Cassandra Output

(warning) PLEASE NOTE: This documentation applies to an earlier version. For the most recent documentation, visit the Pentaho Enterprise Edition documentation site.

Description

The Cassandra Output step allows data to be written to a Cassandra column family (table)

Options

Connection Tab

Option

Definition

Step name

The name of this step as it appears in the transformation workspace.

Cassandra host

Connection host name input field.

Cassandra port

Connection host port number input field.

Socket timeout

Sets an optional connection timeout period, specified in milliseconds.

Username

Target keyspace and/or family (table) authentication details input field.

Password

Target keyspace and/or family (table) authentication details input field.

Keyspace

Input field for the keyspace (database) name.

Write Options Tab

The Cassandra Output step provides a number of options that control what and how data is written to the target Cassandra keyspace.

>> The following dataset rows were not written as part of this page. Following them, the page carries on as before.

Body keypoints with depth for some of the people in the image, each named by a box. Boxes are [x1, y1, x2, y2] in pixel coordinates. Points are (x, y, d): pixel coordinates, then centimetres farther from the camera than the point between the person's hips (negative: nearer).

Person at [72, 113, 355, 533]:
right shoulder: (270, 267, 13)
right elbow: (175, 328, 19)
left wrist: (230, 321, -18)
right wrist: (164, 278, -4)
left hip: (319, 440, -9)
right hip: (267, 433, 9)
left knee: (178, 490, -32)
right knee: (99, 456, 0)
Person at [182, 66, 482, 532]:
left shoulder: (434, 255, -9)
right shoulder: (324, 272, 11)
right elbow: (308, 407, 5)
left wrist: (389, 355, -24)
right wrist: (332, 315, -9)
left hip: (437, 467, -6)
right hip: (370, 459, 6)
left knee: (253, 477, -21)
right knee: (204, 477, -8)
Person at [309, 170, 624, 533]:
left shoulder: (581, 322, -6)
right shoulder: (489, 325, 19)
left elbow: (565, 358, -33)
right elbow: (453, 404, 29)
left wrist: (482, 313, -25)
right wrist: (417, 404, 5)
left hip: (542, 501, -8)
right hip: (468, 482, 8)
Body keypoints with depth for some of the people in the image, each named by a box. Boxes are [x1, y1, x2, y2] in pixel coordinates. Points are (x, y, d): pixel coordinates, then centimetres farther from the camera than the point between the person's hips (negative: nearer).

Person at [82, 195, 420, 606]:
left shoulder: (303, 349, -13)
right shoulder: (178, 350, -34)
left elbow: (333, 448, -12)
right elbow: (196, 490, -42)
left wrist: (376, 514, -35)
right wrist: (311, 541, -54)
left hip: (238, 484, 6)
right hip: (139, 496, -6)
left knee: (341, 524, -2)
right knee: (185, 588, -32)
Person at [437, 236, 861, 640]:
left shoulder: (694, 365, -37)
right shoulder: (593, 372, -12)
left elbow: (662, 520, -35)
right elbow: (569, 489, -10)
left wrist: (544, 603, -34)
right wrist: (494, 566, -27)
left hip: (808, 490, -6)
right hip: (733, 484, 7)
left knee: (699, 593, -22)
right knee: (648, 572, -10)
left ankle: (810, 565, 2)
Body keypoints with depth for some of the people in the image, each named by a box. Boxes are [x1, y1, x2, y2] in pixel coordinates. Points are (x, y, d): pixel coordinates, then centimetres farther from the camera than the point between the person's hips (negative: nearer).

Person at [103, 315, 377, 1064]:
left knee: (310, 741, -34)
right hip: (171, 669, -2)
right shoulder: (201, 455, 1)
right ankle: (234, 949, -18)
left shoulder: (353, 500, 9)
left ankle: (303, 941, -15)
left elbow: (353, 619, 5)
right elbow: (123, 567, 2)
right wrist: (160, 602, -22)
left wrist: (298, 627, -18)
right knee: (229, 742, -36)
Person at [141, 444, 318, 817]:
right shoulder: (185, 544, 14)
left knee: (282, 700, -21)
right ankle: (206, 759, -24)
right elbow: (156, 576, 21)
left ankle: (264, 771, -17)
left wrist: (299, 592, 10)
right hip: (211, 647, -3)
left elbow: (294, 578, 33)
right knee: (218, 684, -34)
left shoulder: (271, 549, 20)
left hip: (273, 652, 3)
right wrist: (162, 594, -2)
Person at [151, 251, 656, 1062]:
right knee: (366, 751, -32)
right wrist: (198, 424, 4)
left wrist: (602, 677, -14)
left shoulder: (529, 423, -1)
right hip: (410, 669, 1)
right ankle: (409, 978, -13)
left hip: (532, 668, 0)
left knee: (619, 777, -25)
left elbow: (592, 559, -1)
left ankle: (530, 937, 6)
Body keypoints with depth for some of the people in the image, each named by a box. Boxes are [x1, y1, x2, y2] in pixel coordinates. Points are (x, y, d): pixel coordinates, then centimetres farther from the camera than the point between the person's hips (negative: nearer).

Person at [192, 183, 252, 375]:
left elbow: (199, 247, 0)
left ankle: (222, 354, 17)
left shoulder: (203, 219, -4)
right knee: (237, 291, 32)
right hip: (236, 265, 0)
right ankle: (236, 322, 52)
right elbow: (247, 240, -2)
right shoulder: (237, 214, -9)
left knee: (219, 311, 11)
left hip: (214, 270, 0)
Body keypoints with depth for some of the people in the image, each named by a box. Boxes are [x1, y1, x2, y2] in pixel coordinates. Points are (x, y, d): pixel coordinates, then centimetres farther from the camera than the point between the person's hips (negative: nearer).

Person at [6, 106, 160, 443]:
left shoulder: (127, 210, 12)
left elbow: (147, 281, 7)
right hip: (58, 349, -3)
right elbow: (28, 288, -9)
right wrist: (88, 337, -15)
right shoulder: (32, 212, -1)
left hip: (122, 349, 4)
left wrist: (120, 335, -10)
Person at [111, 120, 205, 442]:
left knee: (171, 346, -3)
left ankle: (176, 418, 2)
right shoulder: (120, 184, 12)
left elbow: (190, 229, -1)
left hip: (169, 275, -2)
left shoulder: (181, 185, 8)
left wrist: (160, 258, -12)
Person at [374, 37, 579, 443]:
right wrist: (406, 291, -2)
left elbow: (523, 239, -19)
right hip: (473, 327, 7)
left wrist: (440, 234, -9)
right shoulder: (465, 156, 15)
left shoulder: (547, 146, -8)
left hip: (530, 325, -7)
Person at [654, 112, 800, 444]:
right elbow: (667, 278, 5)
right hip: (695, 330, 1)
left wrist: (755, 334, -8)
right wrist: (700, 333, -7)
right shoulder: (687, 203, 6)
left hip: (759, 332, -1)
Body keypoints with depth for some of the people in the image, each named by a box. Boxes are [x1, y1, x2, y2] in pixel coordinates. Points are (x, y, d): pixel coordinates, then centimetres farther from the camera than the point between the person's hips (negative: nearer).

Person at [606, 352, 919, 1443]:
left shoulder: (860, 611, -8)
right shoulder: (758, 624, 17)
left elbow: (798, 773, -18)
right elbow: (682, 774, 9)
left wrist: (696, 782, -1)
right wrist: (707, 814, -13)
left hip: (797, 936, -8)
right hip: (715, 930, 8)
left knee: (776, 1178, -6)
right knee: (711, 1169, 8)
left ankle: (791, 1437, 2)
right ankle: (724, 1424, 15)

This tab contains connection details and basic query information, in particular, how to connect to Cassandra and execute a CQL (Cassandra query language) query to retrieve rows from a column family (table).
Important: Note that Cassandra Output does not check the types of incoming columns against matching columns in the Cassandra metadata. Incoming values are formatted into appropriate string values for use in a textual CQL INSERT statement according to PDI's field metadata. If resulting values cannot be parsed by the Cassandra column validator for a particular column then an error results.

Cassandra Output converts PDI's dense row format into sparse data by ignoring incoming field values that are null.

Option

Definition

Column family (table)

Input field to specify the column family, to which the incoming rows should be written.

Get column family names button

Populates the drop-down box with names of all the column families that exist in the specified keyspace.

Consistency level

Input field enables an explicit write consistency to be specified. Valid values are: ZERO, ONE, ANY, QUORUM and ALL. The Cassandra default is ONE.

The Show schema button at the lower right-hand side of the UI pops up a dialog that shows meta data for the specified column family.

Schema Options Tab

Option

Definition

Host for schema updates

The Cassandra schema host name.

Port for schema updates

The Cassandra schema port number.

Create column family

If checked, enables the step to create the named column family if it does not already exist.

Table creation WITH clause

Use to specify additions to the table creation WITH clause.

Truncate column family

If checked, specifies whether any existing data should be deleted from the named column family before inserting incoming rows.

Update column family metadata

If checked, updates the column family metadata with information on incoming fields not already present, when option is selected. If this option is not selected, then any unknown incoming fields are ignored unless the Insert fields not in column metadata option is enabled.

Insert fields not in column metadata

If checked, inserts the column family metadata in any incoming fields not present, with respect to the default column family validator. This option has no effect if Update column family metadata is selected.

Use compression

Option compresses (gzip) the text of each BATCH INSERT statement before transmitting it to the node.

CQL to execute before inserting first row

Use to specify any a priori CQL statements to execute before inserting the first row.

More Details about Updating Column Family Metadata

Selecting the Update column family meta data option will result in the column family meta data getting updated with information on incoming fields not already present. If this option is not selected, then any unknown incoming fields are ignored unless the Insert fields not in column meta data option is enabled. If the latter is enabled then any incoming fields that are not present in the column family meta data will be inserted with respect to the default column family validator. This option has no effect if Update column family meta data is selected.

Note that Cassandra Output does not check the types of incoming columns against matching columns in the Cassandra meta data. Incoming values are formatted into appropriate string values for use in a textual CQL INSERT statement according to PDI's field meta data. If resulting values can't be parsed by the Cassandra column validator for a particular column then an error will result.

Pre-Insert CQL

Cassandra Output gives the user the option of executing an arbitrary set of CQL statements prior to inserting the first incoming PDI row. This is useful, amongst other things, for creating or dropping secondary indexes on columns. Clicking the CQL to execute before inserting first row button pops up a CQL editor. The user can enter multiple CQL statements as long as each is terminated by a semicolon.

Pre-insert CQL statements are executed after any column family meta data updates for new incoming fields, and before the first row is inserted. This allows for indexes to be created for columns corresponding new incoming fields.

Metadata Injection Support (7.x and later)

All fields of this step support metadata injection. You can use this step with ETL Metadata Injection to pass metadata to your transformation at runtime.